I worked my way over to Place de la Concorde and the Champs-Élysées, which I had visited two days prior, before I lost my camera.  I took new photos, but based on the few (horrible quality) pictures I have of this trip, I really must have been trying to limit myself to just that one disposable camera.

Looking down the Champs-Élysées.  That really small fuzzy thing in the center is the Arc de Triomphe.

The only picture of me from this trip.

I just loved the old architecture throughout the city.

After my photo ops, I hopped on the Metro to visit the Musée Carnavalet, because one of my schoolmates recommended it.  It is located inside two mansions and contains historical paintings, decorated rooms, and such.  It was decent and free, but looking back, I should have chose to go to the Picasso Museum over this.

Next, I worked my way over to Notre-Dame Cathedral.  It was nice, but not as beautiful and big as I was expecting.  I just didn't feel that it compared to the magic of Sacré-Cœur.  I had to get to the airport, so I was not able to tour the inside of the church.

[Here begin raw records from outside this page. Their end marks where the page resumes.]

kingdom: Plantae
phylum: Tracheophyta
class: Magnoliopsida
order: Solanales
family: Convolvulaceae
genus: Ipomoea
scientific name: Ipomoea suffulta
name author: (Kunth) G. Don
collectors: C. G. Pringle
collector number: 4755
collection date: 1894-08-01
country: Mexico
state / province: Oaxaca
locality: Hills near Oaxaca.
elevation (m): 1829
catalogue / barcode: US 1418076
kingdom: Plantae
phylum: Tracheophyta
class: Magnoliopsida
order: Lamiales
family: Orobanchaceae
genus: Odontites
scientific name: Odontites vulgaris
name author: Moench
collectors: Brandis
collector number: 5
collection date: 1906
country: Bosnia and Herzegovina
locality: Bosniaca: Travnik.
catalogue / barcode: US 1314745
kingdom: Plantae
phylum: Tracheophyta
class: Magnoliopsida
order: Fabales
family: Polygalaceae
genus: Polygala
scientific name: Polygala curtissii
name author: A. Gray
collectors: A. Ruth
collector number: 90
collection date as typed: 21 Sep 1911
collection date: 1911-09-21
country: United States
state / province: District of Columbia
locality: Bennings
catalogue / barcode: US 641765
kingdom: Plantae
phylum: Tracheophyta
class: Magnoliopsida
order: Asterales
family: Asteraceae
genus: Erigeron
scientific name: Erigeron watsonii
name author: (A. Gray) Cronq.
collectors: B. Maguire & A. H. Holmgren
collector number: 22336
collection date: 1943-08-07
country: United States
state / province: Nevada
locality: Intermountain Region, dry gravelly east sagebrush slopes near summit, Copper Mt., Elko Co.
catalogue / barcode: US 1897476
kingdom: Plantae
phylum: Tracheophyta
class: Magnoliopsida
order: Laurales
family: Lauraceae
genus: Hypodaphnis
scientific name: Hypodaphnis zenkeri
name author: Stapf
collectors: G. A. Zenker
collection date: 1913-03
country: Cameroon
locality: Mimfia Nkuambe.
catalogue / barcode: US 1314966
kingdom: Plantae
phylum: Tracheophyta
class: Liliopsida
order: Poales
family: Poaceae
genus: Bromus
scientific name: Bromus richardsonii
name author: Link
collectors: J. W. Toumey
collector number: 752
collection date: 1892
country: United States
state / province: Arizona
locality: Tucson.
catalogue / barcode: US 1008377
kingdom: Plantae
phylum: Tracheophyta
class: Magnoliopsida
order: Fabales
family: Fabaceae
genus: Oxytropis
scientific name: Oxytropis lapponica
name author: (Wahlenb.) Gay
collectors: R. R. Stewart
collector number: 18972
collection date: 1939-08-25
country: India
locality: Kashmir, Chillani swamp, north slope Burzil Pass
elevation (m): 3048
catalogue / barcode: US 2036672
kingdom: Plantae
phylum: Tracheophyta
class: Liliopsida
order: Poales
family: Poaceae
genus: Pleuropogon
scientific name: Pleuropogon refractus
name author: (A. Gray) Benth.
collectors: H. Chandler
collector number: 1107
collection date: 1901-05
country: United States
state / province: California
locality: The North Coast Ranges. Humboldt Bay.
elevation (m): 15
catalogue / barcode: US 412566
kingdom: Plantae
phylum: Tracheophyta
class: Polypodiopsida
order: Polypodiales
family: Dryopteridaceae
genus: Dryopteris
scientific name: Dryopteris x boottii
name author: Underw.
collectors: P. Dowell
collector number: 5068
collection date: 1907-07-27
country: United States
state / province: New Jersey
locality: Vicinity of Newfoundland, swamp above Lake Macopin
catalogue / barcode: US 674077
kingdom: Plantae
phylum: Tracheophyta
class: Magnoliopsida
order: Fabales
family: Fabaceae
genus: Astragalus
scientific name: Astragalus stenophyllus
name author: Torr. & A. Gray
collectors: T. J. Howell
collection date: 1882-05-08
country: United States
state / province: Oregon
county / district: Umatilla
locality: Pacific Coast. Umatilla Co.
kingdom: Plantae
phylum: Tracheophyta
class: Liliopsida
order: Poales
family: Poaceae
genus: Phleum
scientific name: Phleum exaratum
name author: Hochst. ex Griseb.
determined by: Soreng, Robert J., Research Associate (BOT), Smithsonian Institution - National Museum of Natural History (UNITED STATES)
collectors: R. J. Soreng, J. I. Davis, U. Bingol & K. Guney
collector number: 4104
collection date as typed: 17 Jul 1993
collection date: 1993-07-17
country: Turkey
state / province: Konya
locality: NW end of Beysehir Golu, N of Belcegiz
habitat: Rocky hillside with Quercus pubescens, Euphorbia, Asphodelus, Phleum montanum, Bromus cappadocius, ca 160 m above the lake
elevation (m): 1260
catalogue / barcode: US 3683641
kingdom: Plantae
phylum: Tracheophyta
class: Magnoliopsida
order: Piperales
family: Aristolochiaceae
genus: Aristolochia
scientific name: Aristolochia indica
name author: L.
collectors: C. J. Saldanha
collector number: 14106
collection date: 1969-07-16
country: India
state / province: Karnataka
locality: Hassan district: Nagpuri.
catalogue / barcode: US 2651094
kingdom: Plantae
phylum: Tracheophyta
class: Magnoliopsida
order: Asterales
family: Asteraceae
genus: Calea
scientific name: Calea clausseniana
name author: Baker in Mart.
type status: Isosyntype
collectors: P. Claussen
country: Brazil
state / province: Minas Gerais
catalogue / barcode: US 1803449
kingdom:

I tried to speak French as much as I could on this trip, and I definitely learned a lot about French art, architecture, and culture.  Plus, I had not come across a truly rude French person once!  That is, until I got to the airport.  I had a few francs left to spend, so while waiting for my flight, I stopped at one of the quick-service cafés in the airport.  In French, I asked for a croissant, which I was very excited to try since I had not eaten one yet while in Paris.  The man behind the counter gave me a nasty look and responded with something to the effect of, "You stupid American.  Don't you know that croissants aren't sold or eaten after breakfast?"  As I walked away, I cursed him under my breath, and I'm sure I was probably ready to cry because I was disappointed and hate when people are mean.  Merci beaucoup for ending my trip on a high note, jerk!